The Arctic's pristine landscape

Shell has announced this week that they have been forced to abandon exploratory drilling in Arctic for 2012. This follows the breakdown of a piece of oil recovery equipment known as the ‘containment cap’. The ‘cap’ is necessary in retrieving spilled oil for transfer to another ship in the eventuality of a spill.

So far Shell has been beset by problems in their attempts to explore the vast oil reserves that are believed to be stored beneath the Arctic seafloor. In June of this year they had to appeal to the American Environmental Protection Agency for an increase in the amount emissions allowed for both nitrogen oxides and ammonia.

Their drillship, the Noble Discoverer, was not capable of keeping emissions below the regulated threshold and so a 12 month revision was granted that allowed Shell to carry on drilling. In addition to these problems Shell’s oil-spill response ship, the Arctic Challenger took longer than anticipated to be ready for the Arctic and severe conditions and heavy ice through the summer have also hampered data collection efforts.

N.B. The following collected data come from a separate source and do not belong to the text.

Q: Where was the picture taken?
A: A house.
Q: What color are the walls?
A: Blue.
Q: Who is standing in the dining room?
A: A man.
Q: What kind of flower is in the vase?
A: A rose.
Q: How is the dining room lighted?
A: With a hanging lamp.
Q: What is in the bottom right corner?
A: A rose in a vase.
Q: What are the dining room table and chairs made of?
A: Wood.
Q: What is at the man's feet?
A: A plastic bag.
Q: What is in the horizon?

Now this week the MP led Environmental Audit Committee has called for a moratorium on all drilling in the Arctic amid fears that the plans in place to deal with any oil spill are insufficient. The main concerns surround the lack of infrastructure that would be needed in the Arctic to tackle a spill. In the report the committee have put forward ideas for the creation of an Arctic standard spill response as well as an Arctic environmental sanctuary.

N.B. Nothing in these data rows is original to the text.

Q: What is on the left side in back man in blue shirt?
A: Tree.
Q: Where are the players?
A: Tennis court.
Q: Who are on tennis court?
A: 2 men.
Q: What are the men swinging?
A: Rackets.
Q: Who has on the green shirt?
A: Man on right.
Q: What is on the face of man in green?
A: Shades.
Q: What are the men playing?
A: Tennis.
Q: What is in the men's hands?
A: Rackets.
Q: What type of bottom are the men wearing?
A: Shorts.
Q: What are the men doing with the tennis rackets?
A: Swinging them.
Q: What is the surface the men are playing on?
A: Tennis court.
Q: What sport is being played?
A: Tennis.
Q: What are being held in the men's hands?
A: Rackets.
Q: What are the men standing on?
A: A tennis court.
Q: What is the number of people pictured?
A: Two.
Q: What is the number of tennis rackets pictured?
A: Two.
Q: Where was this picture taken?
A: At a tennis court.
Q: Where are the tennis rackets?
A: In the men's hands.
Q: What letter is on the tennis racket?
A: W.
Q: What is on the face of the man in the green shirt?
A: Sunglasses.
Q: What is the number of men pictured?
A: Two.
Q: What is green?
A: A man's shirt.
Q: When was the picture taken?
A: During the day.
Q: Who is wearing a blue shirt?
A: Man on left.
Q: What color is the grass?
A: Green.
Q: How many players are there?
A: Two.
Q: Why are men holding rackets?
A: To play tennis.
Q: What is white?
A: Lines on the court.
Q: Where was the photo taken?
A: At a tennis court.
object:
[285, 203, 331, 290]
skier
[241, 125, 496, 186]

It is likely Shell will contest the issues the committee has highlighted. Recently they made MP’s aware that if an oil spill was to occur then their spill containment equipment boasted “a combined capacity that exceeds the worst –case discharge potential of the well we are drilling”.

Shell plan to commence drilling again in the summer of 2013 but the potential for oil spills in a pristine environment will be an unresolved issue for many years to come.